I'd been passively suicidal for 10 years at that point (and was on various antidepressants almost all of that time). For several years (1999, 2004-6) I was daydreaming up to 30 minutes a day for those years about how much of a relief it would be to actually do it. But aside from one brief instance in 1998 the desire had never gone 'active' like it did towards the end of last year, accompanied by my injury's pain skyrocketing, and physically shaking so bad that I couldn't sleep for days even with a hefty dose of painkillers in my system.
A week after the crisis started I got straight A's on my finals. But I was still at my breaking point, and my doctor wasn't happy when I told him the painkiller prescription had saved me from being entirely consumed by emotional stress. He put me on Xanax to keep me stable for the crisis to pass, which managed to give me worse constipation than the hydrocodone ever had. Life is seriously messed up that way when it comes to side effects.
What I worry about is how many people would have put off suicide like I did if they'd had a bottle of 'euphoria' within arm's reach like I did when the suicide impulse went 'Active'. As it was I was so distraught I barely had the mental capacity to consider misusing the medication like that. And I sure wasn't happy about taking them for that purpose. But considering the alternative, I don't think I made the wrong choice.
I'm more frustrated thinking that the person I've hated myself over losing to suicide might have been around if they'd had an emergency-brake-in-a-bottle like I did.
Frustrated more because the addiction factor is probably too much of a risk even for people that are imminently suicidal, even with medical supervision. Life isn't fair.
You had an injury that causes pain that required it. Don't confuse the two. When a person has a pre-existing physical and psychiatric disability they have to make sure to not take one medication for the other purpose. For example, I have dystonic spasms. I take several muscle relexants. They are not a controlled substances but better not to say the names of them although they are standard approved prescriptions. Before the spasms were treated, they were so bad that the pain brought on suicidal ideations. If I have spasms then it is appropriate to take these medications for them but I have them at fixed dosages I discuss with my neurologist. But if I had an episode from depression (which is an aspect of my psychiatric disability, I do have moodswings) that would cause suicidal ideations (which happenned before my current recovery) then taking a muscle relexant for it would be the wrong idea. The same applies to what you discuss.
As for Xanax it can run out of effectiveness after a while as its generally meant for long term use. Klonopin and other related benzos are more meant for longer use. But a benzo might not be a good idea if someone is self medicating which you might be. Talk that over with your psychiatrist. That doesn't make you a drug addict. But the moment you use a pain killer for something other than pain you are using it for the wrong purpose. You should speak to your psychiatrist about all this and about having the anti-depressents you are on adjusted if you feel they don't work. But as for the pain killers if you physically don't need them ask for help in getting off them at the rate your doctor schedules because in the long run they will impeed your recovery not help it. They just numb the depression. They don't treat it in the same manner as an anti-depressent.
━━━━━━━━━━
→ **AIM OF THE TASK**
In the source passage, what grades did the writer get on their finals a week after the crisis started?

[Items from a data source]
━━━━━━━━━━
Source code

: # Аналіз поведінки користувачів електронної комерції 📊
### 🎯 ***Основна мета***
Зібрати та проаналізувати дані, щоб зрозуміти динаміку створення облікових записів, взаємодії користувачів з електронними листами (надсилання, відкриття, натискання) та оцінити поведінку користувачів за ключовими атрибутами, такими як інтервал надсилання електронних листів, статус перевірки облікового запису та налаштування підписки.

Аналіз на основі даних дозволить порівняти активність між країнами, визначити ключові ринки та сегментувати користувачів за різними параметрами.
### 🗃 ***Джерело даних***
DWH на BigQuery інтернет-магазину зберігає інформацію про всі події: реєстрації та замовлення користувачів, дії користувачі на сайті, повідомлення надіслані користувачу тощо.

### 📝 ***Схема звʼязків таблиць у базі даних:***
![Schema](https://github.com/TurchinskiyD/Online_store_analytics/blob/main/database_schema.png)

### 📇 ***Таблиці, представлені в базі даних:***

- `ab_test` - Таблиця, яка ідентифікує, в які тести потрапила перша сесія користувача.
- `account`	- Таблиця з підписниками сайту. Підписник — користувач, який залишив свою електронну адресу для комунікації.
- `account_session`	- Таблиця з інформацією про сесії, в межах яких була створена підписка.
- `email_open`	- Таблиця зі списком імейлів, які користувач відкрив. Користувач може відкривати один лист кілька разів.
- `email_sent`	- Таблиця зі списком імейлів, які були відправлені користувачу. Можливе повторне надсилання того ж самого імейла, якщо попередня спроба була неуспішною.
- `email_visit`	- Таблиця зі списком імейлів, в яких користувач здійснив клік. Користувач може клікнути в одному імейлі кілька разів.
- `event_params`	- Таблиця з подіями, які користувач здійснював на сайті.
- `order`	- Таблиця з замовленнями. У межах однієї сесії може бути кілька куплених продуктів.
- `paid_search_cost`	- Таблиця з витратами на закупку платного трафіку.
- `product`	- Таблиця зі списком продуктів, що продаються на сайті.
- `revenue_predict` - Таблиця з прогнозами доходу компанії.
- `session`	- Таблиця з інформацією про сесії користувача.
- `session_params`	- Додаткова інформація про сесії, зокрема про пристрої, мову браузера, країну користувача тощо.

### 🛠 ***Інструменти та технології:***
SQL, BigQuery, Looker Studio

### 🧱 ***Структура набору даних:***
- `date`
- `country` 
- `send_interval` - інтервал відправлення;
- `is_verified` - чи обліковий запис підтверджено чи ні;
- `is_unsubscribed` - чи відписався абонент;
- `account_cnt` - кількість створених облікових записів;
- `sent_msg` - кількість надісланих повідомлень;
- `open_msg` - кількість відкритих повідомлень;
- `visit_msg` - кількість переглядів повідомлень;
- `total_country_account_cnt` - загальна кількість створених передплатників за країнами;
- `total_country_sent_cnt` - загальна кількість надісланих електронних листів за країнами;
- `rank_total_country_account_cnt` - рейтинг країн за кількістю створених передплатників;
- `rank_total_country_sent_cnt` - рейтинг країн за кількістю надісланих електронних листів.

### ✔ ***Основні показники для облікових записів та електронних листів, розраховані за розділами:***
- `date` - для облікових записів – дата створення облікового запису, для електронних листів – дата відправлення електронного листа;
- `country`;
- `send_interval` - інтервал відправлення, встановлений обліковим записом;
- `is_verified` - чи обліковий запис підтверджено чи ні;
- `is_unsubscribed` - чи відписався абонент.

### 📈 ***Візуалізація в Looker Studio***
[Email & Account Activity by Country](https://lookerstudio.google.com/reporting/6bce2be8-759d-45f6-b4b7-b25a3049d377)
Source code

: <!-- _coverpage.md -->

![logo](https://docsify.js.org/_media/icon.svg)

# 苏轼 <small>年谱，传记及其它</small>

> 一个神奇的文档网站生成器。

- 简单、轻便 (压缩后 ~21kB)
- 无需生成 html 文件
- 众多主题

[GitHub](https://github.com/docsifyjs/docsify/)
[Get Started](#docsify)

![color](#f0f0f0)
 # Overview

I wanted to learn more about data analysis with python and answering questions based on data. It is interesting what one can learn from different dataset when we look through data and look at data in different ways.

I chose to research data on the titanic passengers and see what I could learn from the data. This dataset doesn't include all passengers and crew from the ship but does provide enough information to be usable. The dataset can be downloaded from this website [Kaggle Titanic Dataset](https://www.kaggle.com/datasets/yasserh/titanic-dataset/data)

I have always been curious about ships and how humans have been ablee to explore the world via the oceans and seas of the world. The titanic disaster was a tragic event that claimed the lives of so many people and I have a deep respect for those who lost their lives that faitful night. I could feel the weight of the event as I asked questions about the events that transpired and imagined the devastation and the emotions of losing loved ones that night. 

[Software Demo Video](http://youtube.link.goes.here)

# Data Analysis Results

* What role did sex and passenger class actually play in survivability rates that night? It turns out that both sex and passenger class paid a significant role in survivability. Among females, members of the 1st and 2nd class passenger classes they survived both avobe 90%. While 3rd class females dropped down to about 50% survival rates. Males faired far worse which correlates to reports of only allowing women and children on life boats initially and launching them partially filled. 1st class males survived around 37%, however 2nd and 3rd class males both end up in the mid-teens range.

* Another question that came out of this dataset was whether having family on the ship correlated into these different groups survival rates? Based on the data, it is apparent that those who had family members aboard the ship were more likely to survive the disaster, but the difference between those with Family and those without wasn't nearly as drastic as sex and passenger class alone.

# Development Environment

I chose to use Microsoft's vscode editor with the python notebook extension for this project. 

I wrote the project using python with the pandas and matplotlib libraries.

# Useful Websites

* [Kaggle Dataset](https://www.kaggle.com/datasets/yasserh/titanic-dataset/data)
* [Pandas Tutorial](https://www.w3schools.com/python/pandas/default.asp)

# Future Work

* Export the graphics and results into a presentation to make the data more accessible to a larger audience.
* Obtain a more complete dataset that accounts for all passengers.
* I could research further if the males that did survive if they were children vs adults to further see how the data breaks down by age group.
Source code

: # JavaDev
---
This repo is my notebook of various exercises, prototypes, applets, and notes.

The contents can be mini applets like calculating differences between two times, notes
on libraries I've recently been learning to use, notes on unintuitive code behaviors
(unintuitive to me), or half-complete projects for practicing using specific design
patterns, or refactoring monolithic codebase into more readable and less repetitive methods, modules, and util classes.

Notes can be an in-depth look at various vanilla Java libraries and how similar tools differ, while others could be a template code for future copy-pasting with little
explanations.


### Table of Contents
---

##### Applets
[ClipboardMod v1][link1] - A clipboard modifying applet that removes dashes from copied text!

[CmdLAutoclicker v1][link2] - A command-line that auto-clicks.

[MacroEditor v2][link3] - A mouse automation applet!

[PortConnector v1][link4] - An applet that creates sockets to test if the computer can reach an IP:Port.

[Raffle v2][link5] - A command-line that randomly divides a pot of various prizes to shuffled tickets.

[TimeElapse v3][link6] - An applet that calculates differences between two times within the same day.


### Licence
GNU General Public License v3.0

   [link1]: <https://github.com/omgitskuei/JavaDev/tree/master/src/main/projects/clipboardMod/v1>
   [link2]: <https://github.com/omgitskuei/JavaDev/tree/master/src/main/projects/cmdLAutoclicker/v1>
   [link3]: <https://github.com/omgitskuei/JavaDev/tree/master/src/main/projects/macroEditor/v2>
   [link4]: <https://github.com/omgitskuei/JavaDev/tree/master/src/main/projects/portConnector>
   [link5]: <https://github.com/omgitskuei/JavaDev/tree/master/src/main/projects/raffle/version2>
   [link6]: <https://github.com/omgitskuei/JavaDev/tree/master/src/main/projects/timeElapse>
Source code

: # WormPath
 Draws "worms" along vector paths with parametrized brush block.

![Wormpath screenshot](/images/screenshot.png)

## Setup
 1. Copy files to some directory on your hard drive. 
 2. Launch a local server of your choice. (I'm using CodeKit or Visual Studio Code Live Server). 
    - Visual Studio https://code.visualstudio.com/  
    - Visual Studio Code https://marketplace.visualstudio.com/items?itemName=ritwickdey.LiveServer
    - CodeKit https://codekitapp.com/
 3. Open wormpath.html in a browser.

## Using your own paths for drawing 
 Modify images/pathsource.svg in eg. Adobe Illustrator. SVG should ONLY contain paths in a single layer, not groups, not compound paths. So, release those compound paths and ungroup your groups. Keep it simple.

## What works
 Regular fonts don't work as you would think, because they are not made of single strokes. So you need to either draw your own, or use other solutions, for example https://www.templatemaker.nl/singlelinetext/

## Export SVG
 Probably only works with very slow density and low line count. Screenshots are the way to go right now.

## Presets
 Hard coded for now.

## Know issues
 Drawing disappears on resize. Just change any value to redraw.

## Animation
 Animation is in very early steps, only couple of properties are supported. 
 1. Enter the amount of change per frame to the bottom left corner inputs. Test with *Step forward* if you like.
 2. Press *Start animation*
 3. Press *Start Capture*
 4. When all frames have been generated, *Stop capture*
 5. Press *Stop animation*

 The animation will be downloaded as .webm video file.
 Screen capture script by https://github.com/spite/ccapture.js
━━━━━━━━━━
→ **RESPONSE TO THE EXERCISE**
Straight A's.